A Few More Things About Oak Hill Community Park & Forest
What's even more encouraging about these conservation efforts is the emphasis on lowering barriers for historically marginalized people.
MORGANTON, North Carolina—I recently wrote an article for The Paper, a hyper-local newspaper launched earlier this month, about Oak Hill Community Park and Forest (OHCPF).
However, there are a few things I wanted to write further with regards to this new 652-acre nature park that should be open to the public by the end of 2023.
An effort led the 501(c)(3) nonprofit Foothills Nature Conservancy of North Carolina (FC), OHCPF will provide ample benefits to our region. Not just for outdoor recreation and land and water conservation, this new park plans on contributing to a few causes that will be of particular interest to Common Appalachian readers and other communitarian-minded folks.
Prioritizing Marginalized & Disadvantaged Agricultural Workers
In addition to all the new hiking and biking trails and environmental education opportunities we’ll have, I’m especially thrilled about Foothills Conservancy’s efforts to bolster local agriculture, and in particular, access for traditionally marginalized and disadvantaged workers eager to contribute to our local community.
Stewardship Director Ryan Sparks says Foothills Conservancy is taking this year to develop their “formal community agriculture program, discussing the possibility of an incubator farm situation. We’re also working with socially disadvantaged farmers, people of color, and young folks who are facing obstacles in becoming agricultural producers. So that's pretty exciting.”
This incubator is fashioned after a farmland program established by another conservation nonprofit in our region, Southern Appalachian Highlands Conservancy.

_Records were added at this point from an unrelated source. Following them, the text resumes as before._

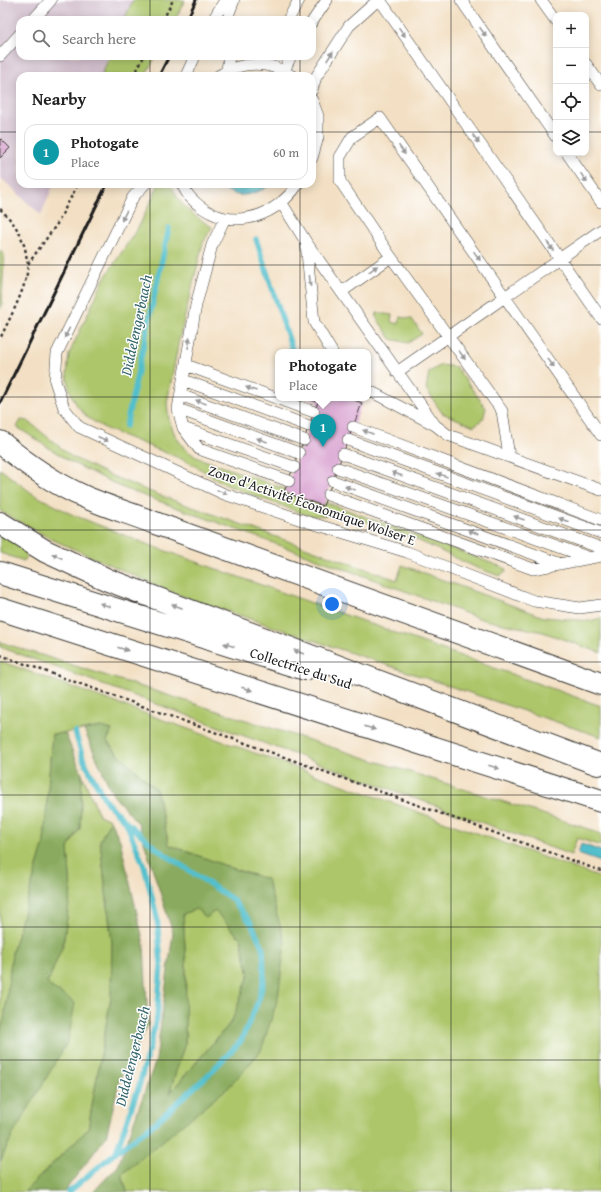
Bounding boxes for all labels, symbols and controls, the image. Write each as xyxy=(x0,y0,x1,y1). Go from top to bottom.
map controls xyxy=(553,12,589,156)
button: + xyxy=(553,12,589,48)
search box xyxy=(16,16,316,60)
icon: search xyxy=(30,27,52,49)
one-way arrow xyxy=(398,27,406,37)
one-way arrow xyxy=(479,27,487,37)
text: Search here xyxy=(62,28,136,49)
button: − xyxy=(553,48,589,84)
one-way arrow xyxy=(326,50,334,61)
button: locate xyxy=(553,84,589,120)
text: Nearby xyxy=(32,86,86,111)
button: layers xyxy=(553,120,589,156)
text: Photogate xyxy=(71,132,139,153)
one-way arrow xyxy=(472,134,480,144)
text: 1 xyxy=(43,143,49,162)
text: 60 m xyxy=(273,143,299,162)
one-way arrow xyxy=(398,144,406,155)
text: Place xyxy=(71,153,100,172)
one-way arrow xyxy=(580,172,588,183)
one-way arrow xyxy=(121,211,127,222)
one-way arrow xyxy=(546,240,554,251)
one-way arrow xyxy=(473,251,481,262)
one-way arrow xyxy=(368,266,378,274)
water label: Diddelengerbaach xyxy=(115,272,157,378)
one-way arrow xyxy=(306,275,313,287)
one-way arrow xyxy=(64,328,70,339)
one-way arrow xyxy=(187,336,193,349)
popup xyxy=(275,349,371,401)
one-way arrow xyxy=(458,350,466,361)
text: Photogate xyxy=(289,355,357,376)
one-way arrow xyxy=(547,358,555,368)
text: Place xyxy=(289,376,318,395)
one-way arrow xyxy=(245,386,257,392)
one-way arrow xyxy=(195,399,207,405)
pin: 1 xyxy=(310,414,336,447)
one-way arrow xyxy=(361,429,373,435)
one-way arrow xyxy=(98,436,109,442)
one-way arrow xyxy=(256,437,268,443)
street label: Zone d'Activité Économique Wolser E xyxy=(206,460,418,550)
one-way arrow xyxy=(390,470,402,476)
one-way arrow xyxy=(436,472,448,478)
one-way arrow xyxy=(344,484,356,490)
one-way arrow xyxy=(216,490,228,496)
one-way arrow xyxy=(512,515,524,521)
one-way arrow xyxy=(558,517,570,523)
one-way arrow xyxy=(466,528,478,534)
one-way arrow xyxy=(52,553,63,559)
your location xyxy=(322,594,342,614)
one-way arrow xyxy=(99,602,111,608)
one-way arrow xyxy=(171,602,183,608)
one-way arrow xyxy=(223,642,235,648)
street label: Collectrice du Sud xyxy=(248,642,355,694)
one-way arrow xyxy=(117,646,129,652)
one-way arrow xyxy=(293,648,305,654)
one-way arrow xyxy=(241,686,253,692)
one-way arrow xyxy=(365,725,377,731)
one-way arrow xyxy=(489,764,501,770)
water label: Diddelengerbaach xyxy=(109,1003,155,1109)

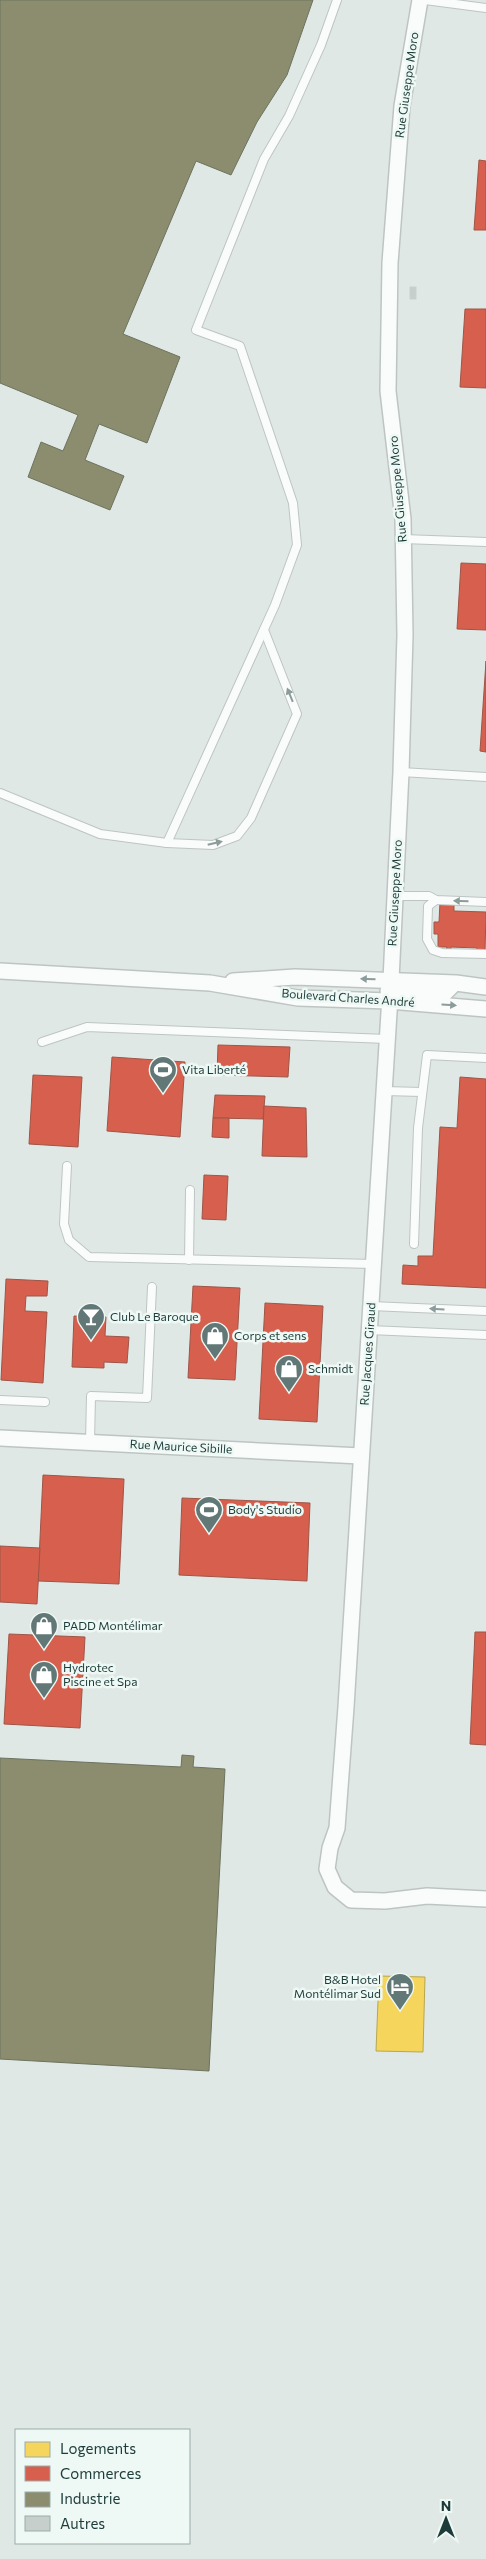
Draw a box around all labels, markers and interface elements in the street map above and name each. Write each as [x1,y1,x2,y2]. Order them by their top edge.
street label: Rue Giuseppe Moro [392,31,420,139]
street label: Rue Giuseppe Moro [385,435,409,543]
one-way arrow [285,688,293,702]
one-way arrow [207,839,223,847]
street label: Rue Giuseppe Moro [384,839,404,947]
one-way arrow [453,897,469,905]
one-way arrow [359,975,375,983]
street label: Boulevard Charles André [281,985,415,1009]
one-way arrow [442,1002,458,1010]
sports icon: Vita Liberté [148,1055,178,1094]
place label: Vita Liberté [182,1062,246,1076]
bar icon: Club Le Baroque [76,1302,106,1341]
street label: Rue Jacques Giraud [356,1302,379,1406]
one-way arrow [429,1304,445,1312]
place label: Club Le Baroque [110,1309,199,1323]
shop icon: Corps et sens [200,1321,230,1360]
place label: Corps et sens [234,1328,307,1342]
shop icon: Schmidt [274,1354,304,1393]
place label: Schmidt [308,1361,353,1375]
street label: Rue Maurice Sibille [129,1436,233,1456]
sports icon: Body's Studio [194,1495,224,1534]
place label: Body's Studio [228,1502,302,1516]
shop icon: PADD Montélimar [29,1611,59,1650]
place label: PADD Montélimar [63,1618,163,1632]
shop icon: Hydrotec Piscine et Spa [29,1660,59,1699]
place label: Hydrotec Piscine et Spa [63,1660,137,1688]
place label: B&B Hotel Montélimar Sud [294,1972,381,2000]
hotel icon: B&B Hotel Montélimar Sud [385,1972,415,2011]
legend [15,2429,190,2544]
text: Logements [60,2439,136,2457]
text: Commerces [60,2464,141,2482]
text: Industrie [60,2489,121,2507]
north arrow [421,2494,471,2544]
text: N [441,2497,451,2514]
text: Autres [60,2514,105,2532]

“We're putting together an advisory committee to try to develop what this program is going to look like,” Sparks says. “Southern Appalachian Highlands Conservancy has had a really productive and successful incubator farm program. We started talking to them and we’re trying to pull from some of their ideas.”
An estimated 40 acres of OHCPF will be set apart for local agriculture.
“It will produce crops and vegetables that could be used to not only feed the community,” Sparks said, “but support these socially disadvantaged farmers and help them gain a foothold and provide for themselves.”
Foothills Conservancy Executive Director Andrew Kota says they hope to launch “it in 2024 with a few local farmers and then see how it grows and evolves from that point. We're taking this year to do the planning on all of that.”
Conservation + Social Justice in Southern Appalachia
It’s wonderful to see so much conservation work in the foothills of Southern Appalachia, but it’s even more encouraging to see an emphasis on lowering barriers for historically marginalized people in our community.
Given how common it is for marginalized workers to be exploited and abused in agricultural industries, this incubator program is a welcome development.
To me, this demonstrates a more forward-looking social posture than is not seen often enough in the Foothills Region, and even resisted, at times. It shows members of our community are aware of past and continued injustices, and are eager to address them, to make Burke County a much more egalitarian place.
We know the park has community support based on a number of knowledge-gathering events Foothills Conservancy held to survey residents about whether they wanted the park and how they hoped it would be used.
“During our due diligence part of this acquisition, we went out to the community and asked people if this was something that they want for this community” Kota explains.
”We didn’t just say, ‘We’re going to protect this land and we’re going to turn it into a park and it’s all us. Y’all just hang back. We’re going to do this. You’re going to love it. Trust us.’ We actually went out to the Oak Hill Community and invited hundreds of people to come and give us their feedback: ‘If we do this, if we’re able to acquire the property, protect it, and open it up for public use, is that something that you’re interested in?’”
He says the response “was overwhelming in terms of having community support to do it.”
Now, it’s unclear how much of a priority this particular social justice-oriented, incubator farm program is for Oak Hill neighbors, or for Foothills Conservancy, for that matter, but clearly people are planting seeds for a more egalitarian version of the Blue Ridge. And with 652 public acres just several minutes west of Downtown Morganton, there should be plenty of fertile soil in which those kernels can grow among our expanding population of Southern Appalachians.